Task statement:
Images should be left out, and everything else in the listing reproduced exactly.

Given records:
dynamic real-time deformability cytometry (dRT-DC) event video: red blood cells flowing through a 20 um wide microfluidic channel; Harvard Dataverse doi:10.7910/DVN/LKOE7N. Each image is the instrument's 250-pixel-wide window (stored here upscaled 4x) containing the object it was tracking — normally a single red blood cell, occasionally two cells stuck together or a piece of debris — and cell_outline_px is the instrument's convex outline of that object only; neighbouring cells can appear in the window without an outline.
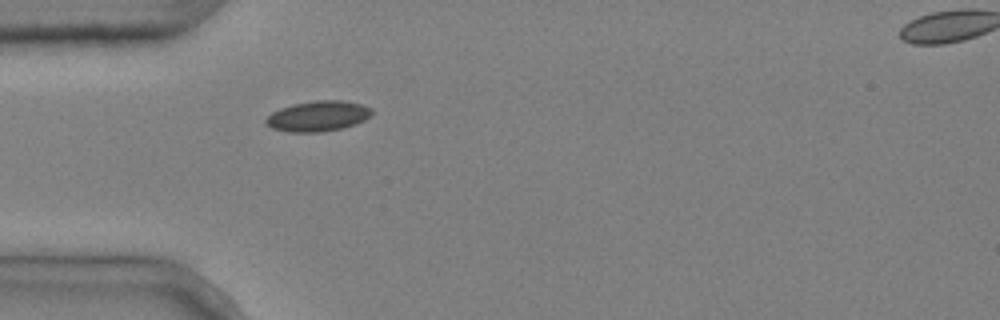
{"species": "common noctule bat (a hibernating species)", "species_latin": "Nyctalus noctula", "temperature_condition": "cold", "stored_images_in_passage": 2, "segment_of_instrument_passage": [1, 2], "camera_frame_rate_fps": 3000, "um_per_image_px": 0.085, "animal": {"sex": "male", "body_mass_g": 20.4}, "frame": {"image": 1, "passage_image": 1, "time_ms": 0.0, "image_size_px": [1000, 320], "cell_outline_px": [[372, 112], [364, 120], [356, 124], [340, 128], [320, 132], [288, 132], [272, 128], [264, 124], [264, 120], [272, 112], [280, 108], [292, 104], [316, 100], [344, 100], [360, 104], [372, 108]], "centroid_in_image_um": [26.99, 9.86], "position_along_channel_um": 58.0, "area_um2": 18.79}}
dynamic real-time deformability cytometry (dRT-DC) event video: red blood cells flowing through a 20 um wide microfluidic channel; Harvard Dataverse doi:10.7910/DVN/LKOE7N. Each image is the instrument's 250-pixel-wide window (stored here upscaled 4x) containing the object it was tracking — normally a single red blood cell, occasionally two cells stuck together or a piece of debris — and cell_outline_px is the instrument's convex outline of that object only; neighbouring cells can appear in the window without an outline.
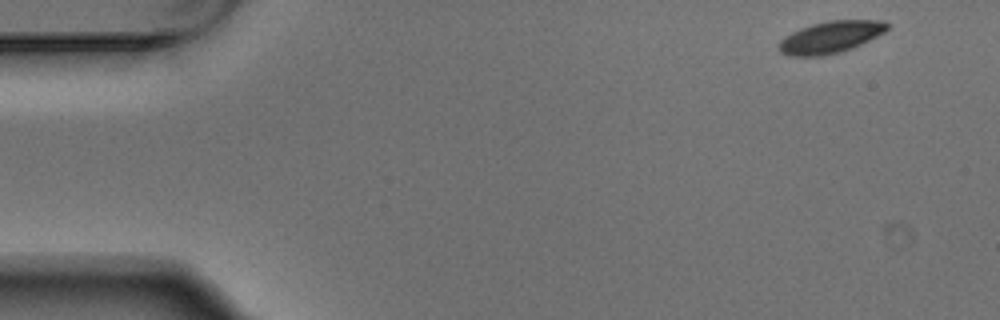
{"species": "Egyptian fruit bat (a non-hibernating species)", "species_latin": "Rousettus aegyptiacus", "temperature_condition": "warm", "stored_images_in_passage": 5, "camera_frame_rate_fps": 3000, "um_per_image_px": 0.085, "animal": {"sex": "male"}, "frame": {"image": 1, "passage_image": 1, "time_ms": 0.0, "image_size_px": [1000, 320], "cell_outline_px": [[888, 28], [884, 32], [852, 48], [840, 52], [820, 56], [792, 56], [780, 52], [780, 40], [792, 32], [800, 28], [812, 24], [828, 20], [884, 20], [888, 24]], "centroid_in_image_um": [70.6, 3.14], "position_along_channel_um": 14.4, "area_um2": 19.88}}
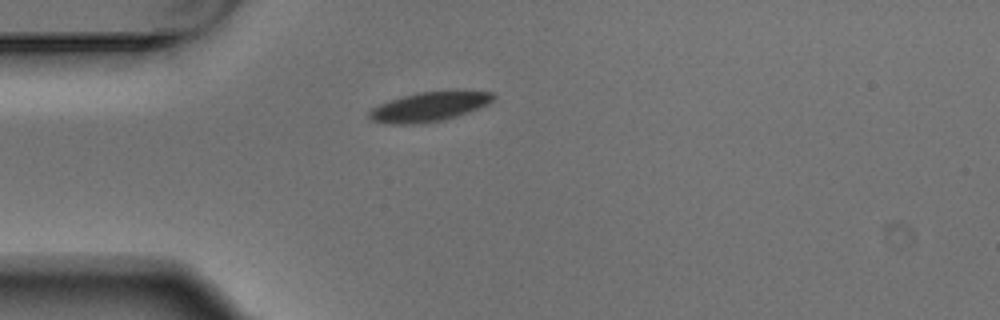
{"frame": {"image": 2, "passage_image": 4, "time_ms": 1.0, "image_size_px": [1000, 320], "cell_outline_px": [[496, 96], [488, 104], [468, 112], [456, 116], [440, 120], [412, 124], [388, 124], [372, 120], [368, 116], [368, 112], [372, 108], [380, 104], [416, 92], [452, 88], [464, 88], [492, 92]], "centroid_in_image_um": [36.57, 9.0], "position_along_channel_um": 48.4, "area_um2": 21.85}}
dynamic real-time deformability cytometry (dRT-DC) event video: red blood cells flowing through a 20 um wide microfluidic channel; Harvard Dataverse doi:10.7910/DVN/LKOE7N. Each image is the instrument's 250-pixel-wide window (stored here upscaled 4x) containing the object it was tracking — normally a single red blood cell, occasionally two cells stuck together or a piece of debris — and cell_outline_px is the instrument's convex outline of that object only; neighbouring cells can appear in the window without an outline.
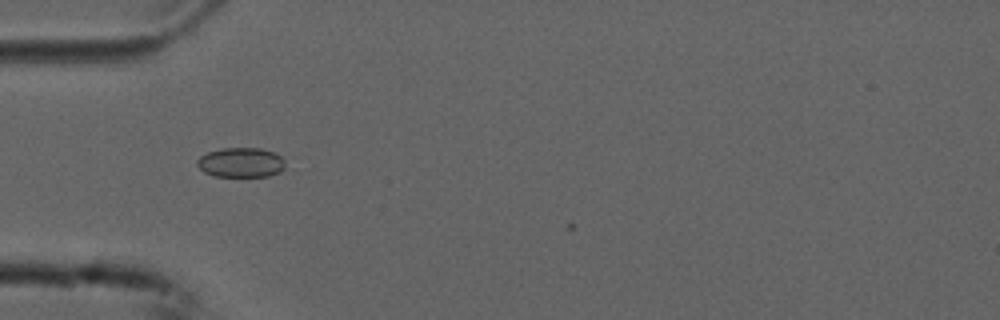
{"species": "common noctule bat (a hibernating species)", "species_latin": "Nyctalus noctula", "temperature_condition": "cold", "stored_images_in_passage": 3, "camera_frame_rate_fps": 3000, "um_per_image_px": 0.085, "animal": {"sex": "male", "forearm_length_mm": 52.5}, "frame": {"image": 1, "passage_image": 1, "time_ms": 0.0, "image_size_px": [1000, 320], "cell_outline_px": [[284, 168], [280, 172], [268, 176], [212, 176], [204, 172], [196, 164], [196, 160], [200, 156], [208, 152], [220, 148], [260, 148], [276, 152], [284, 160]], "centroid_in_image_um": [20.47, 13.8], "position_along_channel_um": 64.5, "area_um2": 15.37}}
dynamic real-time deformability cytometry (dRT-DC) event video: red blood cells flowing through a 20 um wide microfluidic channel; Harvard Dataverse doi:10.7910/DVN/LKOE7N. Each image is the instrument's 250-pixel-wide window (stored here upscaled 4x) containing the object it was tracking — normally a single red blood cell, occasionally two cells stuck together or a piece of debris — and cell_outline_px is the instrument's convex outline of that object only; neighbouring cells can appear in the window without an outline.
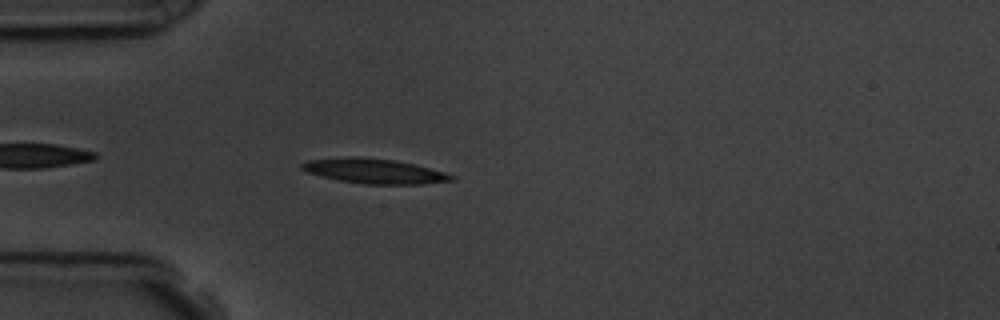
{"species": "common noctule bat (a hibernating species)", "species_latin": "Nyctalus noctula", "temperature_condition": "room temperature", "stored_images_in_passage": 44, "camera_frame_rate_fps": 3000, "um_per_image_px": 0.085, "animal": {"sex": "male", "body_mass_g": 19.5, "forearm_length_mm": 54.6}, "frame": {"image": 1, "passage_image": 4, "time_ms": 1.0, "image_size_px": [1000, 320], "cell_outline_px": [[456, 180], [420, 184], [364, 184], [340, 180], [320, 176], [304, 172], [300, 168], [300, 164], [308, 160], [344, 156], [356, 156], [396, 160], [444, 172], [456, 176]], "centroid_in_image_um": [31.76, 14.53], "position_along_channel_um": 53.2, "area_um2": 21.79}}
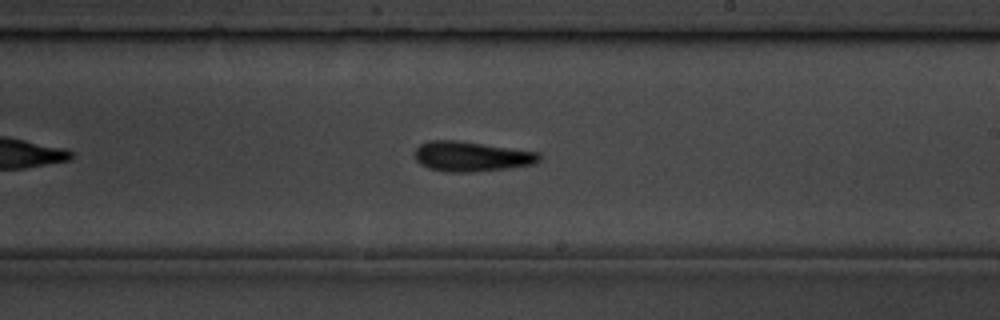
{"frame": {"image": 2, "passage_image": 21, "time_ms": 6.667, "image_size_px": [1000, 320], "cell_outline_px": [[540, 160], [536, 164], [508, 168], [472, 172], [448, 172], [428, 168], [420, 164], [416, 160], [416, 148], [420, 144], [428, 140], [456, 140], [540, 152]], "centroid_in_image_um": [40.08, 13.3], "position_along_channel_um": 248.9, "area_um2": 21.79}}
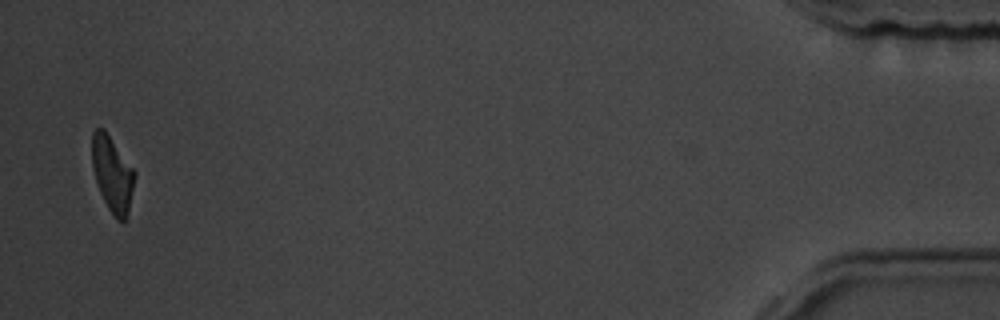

Correct response:
dynamic real-time deformability cytometry (dRT-DC) event video: red blood cells flowing through a 20 um wide microfluidic channel; Harvard Dataverse doi:10.7910/DVN/LKOE7N. Each image is the instrument's 250-pixel-wide window (stored here upscaled 4x) containing the object it was tracking — normally a single red blood cell, occasionally two cells stuck together or a piece of debris — and cell_outline_px is the instrument's convex outline of that object only; neighbouring cells can appear in the window without an outline.
{"species": "common noctule bat (a hibernating species)", "species_latin": "Nyctalus noctula", "temperature_condition": "cold", "stored_images_in_passage": 2, "segment_of_instrument_passage": [1, 2], "camera_frame_rate_fps": 3000, "um_per_image_px": 0.085, "animal": {"sex": "male", "body_mass_g": 20.4}, "frame": {"image": 1, "passage_image": 1, "time_ms": 0.0, "image_size_px": [1000, 320], "cell_outline_px": [[372, 112], [364, 120], [356, 124], [340, 128], [320, 132], [288, 132], [272, 128], [264, 124], [264, 120], [272, 112], [280, 108], [292, 104], [316, 100], [344, 100], [360, 104], [372, 108]], "centroid_in_image_um": [26.99, 9.86], "position_along_channel_um": 58.0, "area_um2": 18.79}}
dynamic real-time deformability cytometry (dRT-DC) event video: red blood cells flowing through a 20 um wide microfluidic channel; Harvard Dataverse doi:10.7910/DVN/LKOE7N. Each image is the instrument's 250-pixel-wide window (stored here upscaled 4x) containing the object it was tracking — normally a single red blood cell, occasionally two cells stuck together or a piece of debris — and cell_outline_px is the instrument's convex outline of that object only; neighbouring cells can appear in the window without an outline.
{"species": "Egyptian fruit bat (a non-hibernating species)", "species_latin": "Rousettus aegyptiacus", "temperature_condition": "warm", "stored_images_in_passage": 5, "camera_frame_rate_fps": 3000, "um_per_image_px": 0.085, "animal": {"sex": "male"}, "frame": {"image": 1, "passage_image": 1, "time_ms": 0.0, "image_size_px": [1000, 320], "cell_outline_px": [[888, 28], [884, 32], [852, 48], [840, 52], [820, 56], [792, 56], [780, 52], [780, 40], [792, 32], [800, 28], [812, 24], [828, 20], [884, 20], [888, 24]], "centroid_in_image_um": [70.6, 3.14], "position_along_channel_um": 14.4, "area_um2": 19.88}}
{"frame": {"image": 2, "passage_image": 4, "time_ms": 1.0, "image_size_px": [1000, 320], "cell_outline_px": [[496, 96], [488, 104], [468, 112], [456, 116], [440, 120], [412, 124], [388, 124], [372, 120], [368, 116], [368, 112], [372, 108], [380, 104], [416, 92], [452, 88], [464, 88], [492, 92]], "centroid_in_image_um": [36.57, 9.0], "position_along_channel_um": 48.4, "area_um2": 21.85}}
dynamic real-time deformability cytometry (dRT-DC) event video: red blood cells flowing through a 20 um wide microfluidic channel; Harvard Dataverse doi:10.7910/DVN/LKOE7N. Each image is the instrument's 250-pixel-wide window (stored here upscaled 4x) containing the object it was tracking — normally a single red blood cell, occasionally two cells stuck together or a piece of debris — and cell_outline_px is the instrument's convex outline of that object only; neighbouring cells can appear in the window without an outline.
{"species": "common noctule bat (a hibernating species)", "species_latin": "Nyctalus noctula", "temperature_condition": "cold", "stored_images_in_passage": 3, "camera_frame_rate_fps": 3000, "um_per_image_px": 0.085, "animal": {"sex": "male", "forearm_length_mm": 52.5}, "frame": {"image": 1, "passage_image": 1, "time_ms": 0.0, "image_size_px": [1000, 320], "cell_outline_px": [[284, 168], [280, 172], [268, 176], [212, 176], [204, 172], [196, 164], [196, 160], [200, 156], [208, 152], [220, 148], [260, 148], [276, 152], [284, 160]], "centroid_in_image_um": [20.47, 13.8], "position_along_channel_um": 64.5, "area_um2": 15.37}}
dynamic real-time deformability cytometry (dRT-DC) event video: red blood cells flowing through a 20 um wide microfluidic channel; Harvard Dataverse doi:10.7910/DVN/LKOE7N. Each image is the instrument's 250-pixel-wide window (stored here upscaled 4x) containing the object it was tracking — normally a single red blood cell, occasionally two cells stuck together or a piece of debris — and cell_outline_px is the instrument's convex outline of that object only; neighbouring cells can appear in the window without an outline.
{"species": "common noctule bat (a hibernating species)", "species_latin": "Nyctalus noctula", "temperature_condition": "room temperature", "stored_images_in_passage": 44, "camera_frame_rate_fps": 3000, "um_per_image_px": 0.085, "animal": {"sex": "male", "body_mass_g": 19.5, "forearm_length_mm": 54.6}, "frame": {"image": 1, "passage_image": 4, "time_ms": 1.0, "image_size_px": [1000, 320], "cell_outline_px": [[456, 180], [420, 184], [364, 184], [340, 180], [320, 176], [304, 172], [300, 168], [300, 164], [308, 160], [344, 156], [356, 156], [396, 160], [444, 172], [456, 176]], "centroid_in_image_um": [31.76, 14.53], "position_along_channel_um": 53.2, "area_um2": 21.79}}
{"frame": {"image": 2, "passage_image": 21, "time_ms": 6.667, "image_size_px": [1000, 320], "cell_outline_px": [[540, 160], [536, 164], [508, 168], [472, 172], [448, 172], [428, 168], [420, 164], [416, 160], [416, 148], [420, 144], [428, 140], [456, 140], [540, 152]], "centroid_in_image_um": [40.08, 13.3], "position_along_channel_um": 248.9, "area_um2": 21.79}}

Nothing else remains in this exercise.